Time series analysis of Covid data and unsupervised learning for document clustering and topic modelling.
Millions accross the world have been affected by the Covid-19 pandemic and the only question on everyone’s mind is “When will all this end” and “When will things go back to normal”. As we look for these answers, in this first part of the project we will aim to visualize how it all started and how the number of total cases, recovered cases and deaths have changed during the corse of the pandemic.
In the second part, we will try and cluster documents into informative clusters and use LDA to model the cluster topics. The goal behind this is to help sort through the valuable information avialable and make it accessible to the public.
Coivd-19 has changed how we live our lives and conduct day to day activies for the forseeable future. What started as a single case in the town of Wuhan, China has grown to become a global pandemic. The best we can do to contribute is to stay indoors, wear a mask and sanitize our hands regularly.
The purpose of this project is to visualize the spread of the coronavirus and then use clustering and LDA to conduct topic modelling on over 400,000 scholary articles that have been published about Covid. These articles are a important source of information for a lot of people and having the right article come up at the right time is critical.
The datasets used for this part of the project can be found on Kaggle:
https://www.kaggle.com/sudalairajkumar/novel-corona-virus-2019-dataset
From the plot below, it can be seen how the 1 case in China started to spread across Europe and America and the eventual outbreak in countries like the US and UK.

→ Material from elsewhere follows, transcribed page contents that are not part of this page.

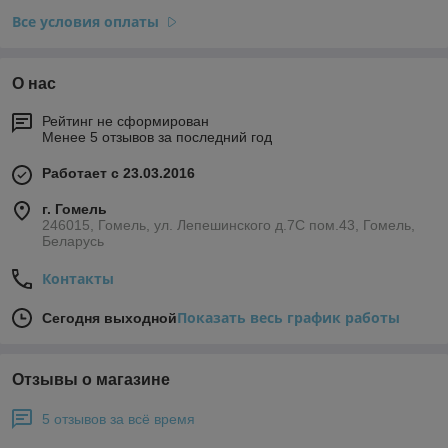
Все условия оплаты
О нас
Рейтинг не сформирован
Менее 5 отзывов за последний год
Работает с 23.03.2016
г. Гомель
246015, Гомель, ул. Лепешинского д.7С пом.43, Гомель,
Беларусь
Контакты
Показать весь график работы
Сегодня выходной
Отзывы о магазине
5 отзывов за всё время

The datasets used for this part of the project can be found on Kaggle:
https://www.kaggle.com/allen-institute-for-ai/CORD-19-research-challenge
For document clustering, only the abstract and title will be used due to computational power and time. However using the full text and more data will result in better clustering.
Of the 50,000 subset, most of the articles are in Enlgish. The distribution of artices in other languages is as follows:
Words like covid, pandemic and virus are removed from the abstract in order to get unique words for different articles to assist in clustering. The following the the word cloud for the articles:
In order to cluster the data using NLP, the data is first cleaned to remove any stopwords, punctuations and lower cased for text matching. Futhermore, the data is lemmetized. Lemmatization is the process of grouping together the different inflected forms of a word so they can be analysed as a single item.
The data is then vectorized using Tf-idf, which counts the frequency of a words in a given document and then penalizes the word based on its frequency is the overall corpus.
PCA and SVD are used for dimensionality reduction, keeping only the features that explains 95% of the variance in the data. The first two features are plotted and as expected no apparant clusters can be seen. This is because of the high dimensionality of the data.
Topics | |
---|---|
Risks | Vaccine development |
Antibody Testing | Drugs |
Healthcare | Immune Response |
Existing conditions | Respiratory disease |
Country analysis | Online Learning |
Parenting and symptoms | Distance Measures |
Testing Methods | Mental Health |
High risk groups |
Supervised learning algorithms can then be trained on pre-clustered data to predict the clusters of new and unseen articles. This is a powerful tool and is currently being used by companies like Google for news clustering.
When training a logsitic regression model on the data and 15 clusters, an accuracy score of 0.97 was obtained for the train data and 0.94 for the test/validation data.